The chancellor said in his Budget speech on Wednesday that he wanted to end the “unfair” system under which workers face the “double taxation” of income tax and national insurance contributions and confirmed afterwards that his intention was to end the latter entirely, although not “any time soon”.
However, in subsequent broadcast interviews, ministers gave mixed messages about the policy. While City minister Bim Afolami reiterated that the Tories wanted to “eliminate” national insurance, work and pensions secretary Mel Stride on Thursday cast doubt on the plan by confirming only that the government wanted to “bring national insurance down” in the “next parliament”.
On Friday Gareth Davies, exchequer secretary, said the government wanted to “remove the unfairness” of national insurance altogether, but said the “long-term ambition” could take “several parliaments”.
Davies also left open the door to the levy being merged with income tax, telling Sky News: “We keep all these things under review”.
The Liberal Democrats lambasted the Tories for a lack of clarity. “The government’s half-baked plan to abolish NICs has descended into complete chaos,” said Lib Dem Treasury spokesperson Sarah Olney, as she accused ministers of trying to throw the matter “into the long grass” to avoid addressing the question of how much the policy would cost.
A Treasury official said it was “nonsense” to suggest there was confusion over the government’s “long-term ambition to end the unfairness of double taxation”, adding that “no one is watering down” the plan to end employee national insurance contributions over time.
Meanwhile on Friday Labour MPs warned that Reeves faced a potential headache working out how to plug the fiscal hole in her own plans.
Labour was counting on the abolition of non-dom tax status to raise £2bn of revenue for a series of spending commitments, including support for the NHS and breakfast clubs for primary school children. Hunt instead announced the move in his budget, publishing documents that suggested it would raise more than £3.6bn a year.
The government’s extension of the energy levy — another Labour policy — will raise more than £1bn in 2028-29 according to Budget documents. While this cuts a further hole in the opposition’s spending plans, Labour had planned to couple its extension with further reforms that it said would raise a total of more than £10bn over a five-year period.
Labour MP Dame Angela Eagle, who sits on the Treasury select committee, said Reeves would find a way to plug the hole, but warned: “It’ll be an issue.”
There is “always a lot of leeway in a budget as large as the UK’s”. Eagle added, but cautioned: “Will it be easy? No it won’t.”
A Labour shadow Treasury adviser claimed Reeves’s team had already “gamed out” the potential for Hunt to scrap the non-dom policy and extend the windfall tax, and was therefore “not surprised” by the moves.

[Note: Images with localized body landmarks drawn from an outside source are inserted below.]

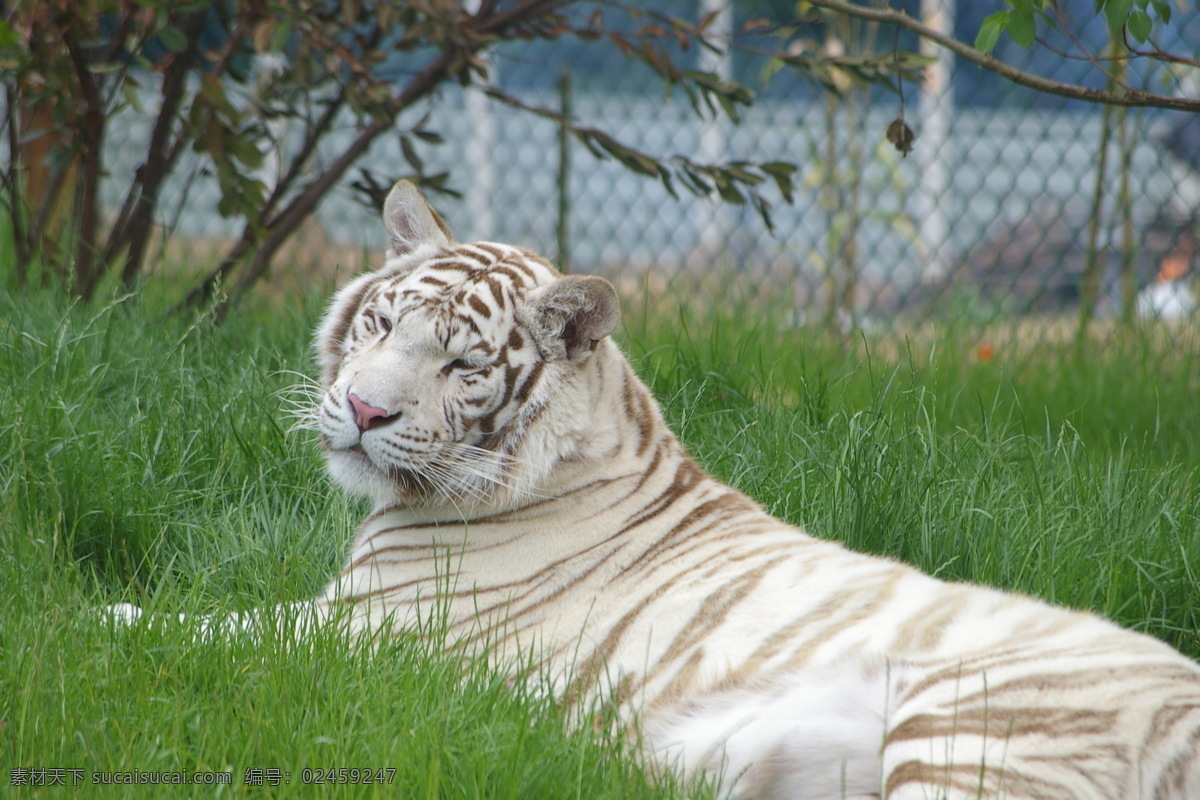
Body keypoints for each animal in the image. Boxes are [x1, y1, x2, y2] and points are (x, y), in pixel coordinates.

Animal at [110, 180, 1200, 800]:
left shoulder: (360, 634)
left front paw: (92, 614)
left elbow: (190, 625)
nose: (364, 409)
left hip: (971, 731)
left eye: (462, 363)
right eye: (380, 323)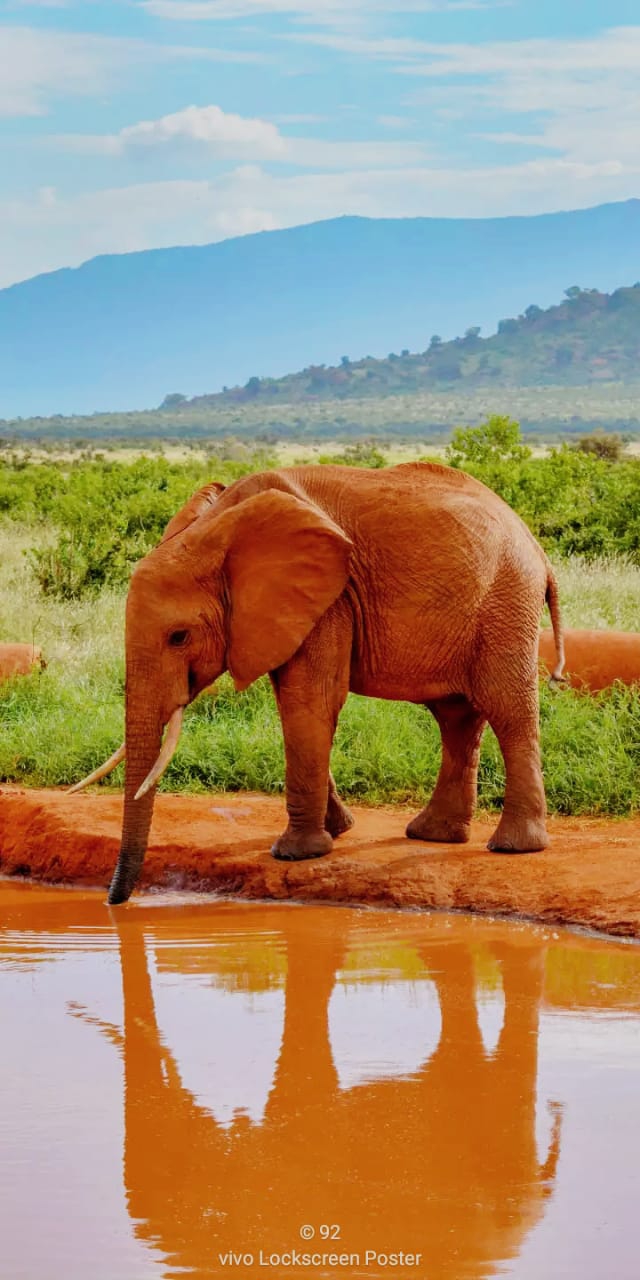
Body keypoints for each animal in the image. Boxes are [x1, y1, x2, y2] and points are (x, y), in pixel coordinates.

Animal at [71, 462, 565, 904]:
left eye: (179, 637)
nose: (115, 902)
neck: (216, 530)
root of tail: (537, 548)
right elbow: (299, 705)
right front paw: (337, 831)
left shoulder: (330, 600)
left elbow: (309, 701)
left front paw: (295, 854)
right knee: (456, 717)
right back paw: (434, 835)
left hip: (506, 601)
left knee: (506, 710)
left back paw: (512, 847)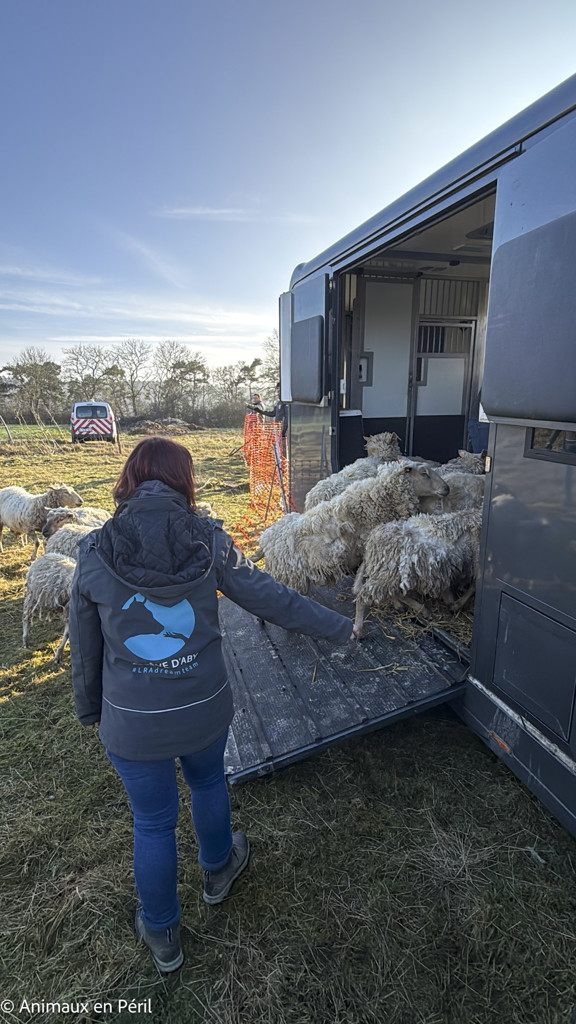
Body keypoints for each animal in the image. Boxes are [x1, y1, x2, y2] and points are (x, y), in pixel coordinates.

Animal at [352, 507, 483, 635]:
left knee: (394, 593)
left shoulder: (444, 569)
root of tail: (372, 541)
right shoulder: (474, 561)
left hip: (390, 575)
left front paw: (450, 602)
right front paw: (456, 605)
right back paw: (357, 630)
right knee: (363, 596)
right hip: (389, 574)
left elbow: (448, 590)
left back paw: (413, 608)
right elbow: (474, 586)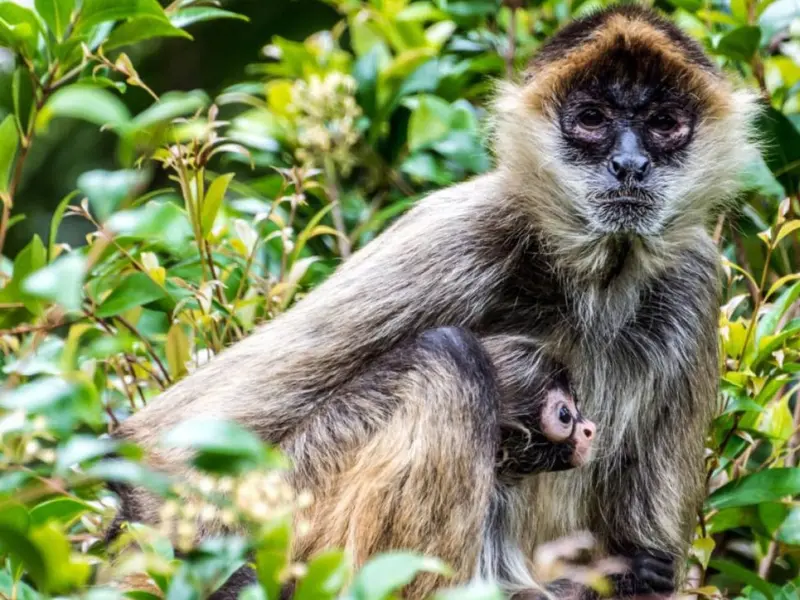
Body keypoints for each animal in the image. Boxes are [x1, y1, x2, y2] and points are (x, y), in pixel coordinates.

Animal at [105, 4, 761, 600]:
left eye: (664, 124)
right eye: (593, 119)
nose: (629, 164)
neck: (596, 284)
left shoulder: (695, 276)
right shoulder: (470, 226)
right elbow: (161, 456)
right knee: (450, 358)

“The government has changed its spending plans. We’ll change our plans accordingly. That work has started now. We’ll set our plans in a responsible, orderly manner,” the Labour insider added.
But the two parties’ battles over tax policies left far bigger questions about the future of the public finances unaddressed, warned Stuart Adam of the Institute for Fiscal Studies.
He said the value of the policy on non-doms, for example, was “small beer” compared with the challenge of getting the UK’s public debt ratio falling over the medium term.
“These are interesting political questions for the manifestos, but they are dwarfed by the huge questions the two parties are avoiding on what will happen to public services and tax and borrowing after the election.”